BROWN and KLATT, JJ., concur.

1 (a) R.C. 2506.01 provides: "Every final order, adjudication, or decision of any officer, tribunal, authority, board, bureau, commission, department, or other division of any political subdivision of the state may be reviewed by the court of common pleas of the county in which the principal office of the political subdivision is located as provided in Chapter 2505. of the Revised Code, except as modified by this chapter.

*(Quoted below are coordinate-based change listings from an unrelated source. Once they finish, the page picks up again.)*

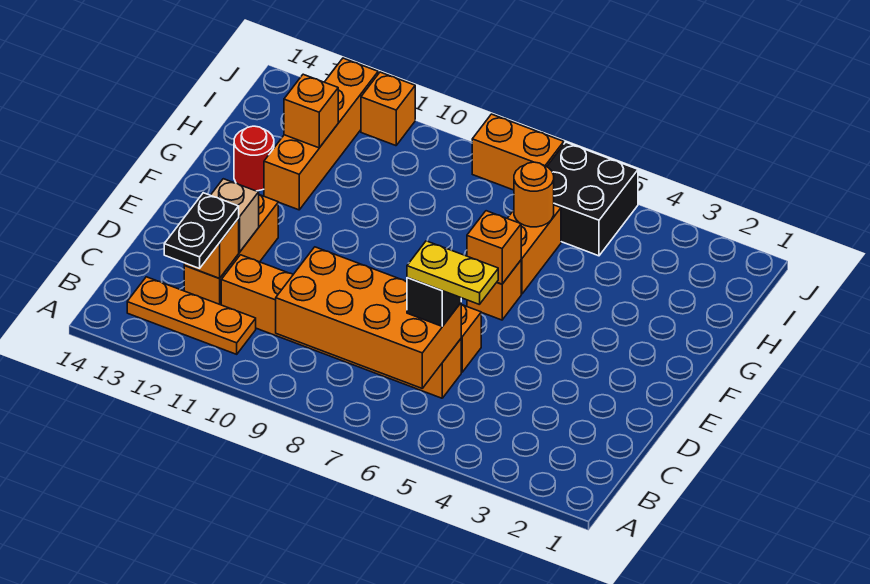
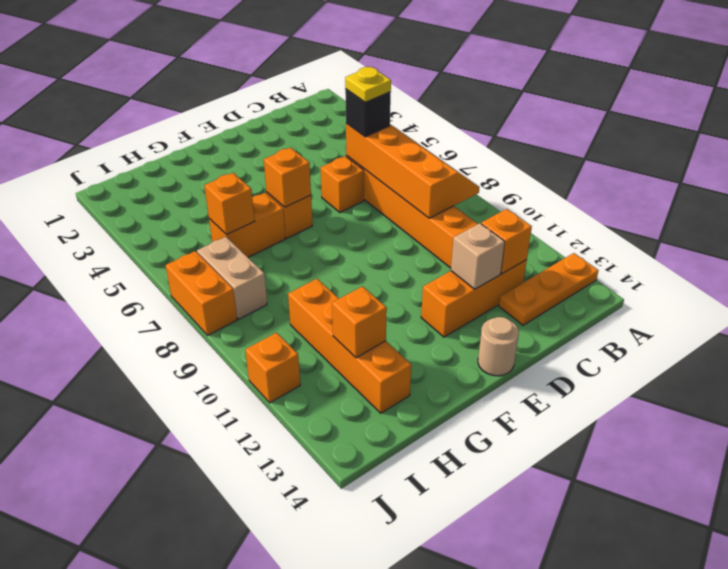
orange 2x4 brick [276,247,461,388] -> orange 2x4 slope [346,123,480,218]
orange 1x3 plate [127,277,256,354] -> orange 1x3 plate turned to [499,253,598,325]
black 1x2 plate [164,193,239,268] -> none
yellow 1x2 plate [407,241,498,305] -> yellow 1x1 plate [345,67,391,102]
none -> tan 1x1 round brick [478,317,519,376]
orange 1x4 brick [264,58,378,210] -> orange 1x4 brick turned to [288,279,411,413]
red 1x1 round brick [234,126,274,191] -> none
orange 1x1 round brick [514,162,554,227] -> orange 1x1 brick [204,173,255,235]
black 2x2 brick [547,142,638,256] -> none
none -> tan 1x2 brick [197,237,267,319]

(b) "The appeal provided in this chapter is in addition to any other remedy of appeal provided by law.

(c) "A `final order, adjudication, or decision' means an order, adjudication, or decision that determines rights, duties, privileges, benefits, or legal relationships of a person, but does not include any order, adjudication, or decision from which an appeal is granted by rule, ordinance, or statute to a higher administrative authority if a right to a hearing on such appeal is provided, or any order, adjudication, or decision that is issued preliminary to or as a result of a criminal proceeding."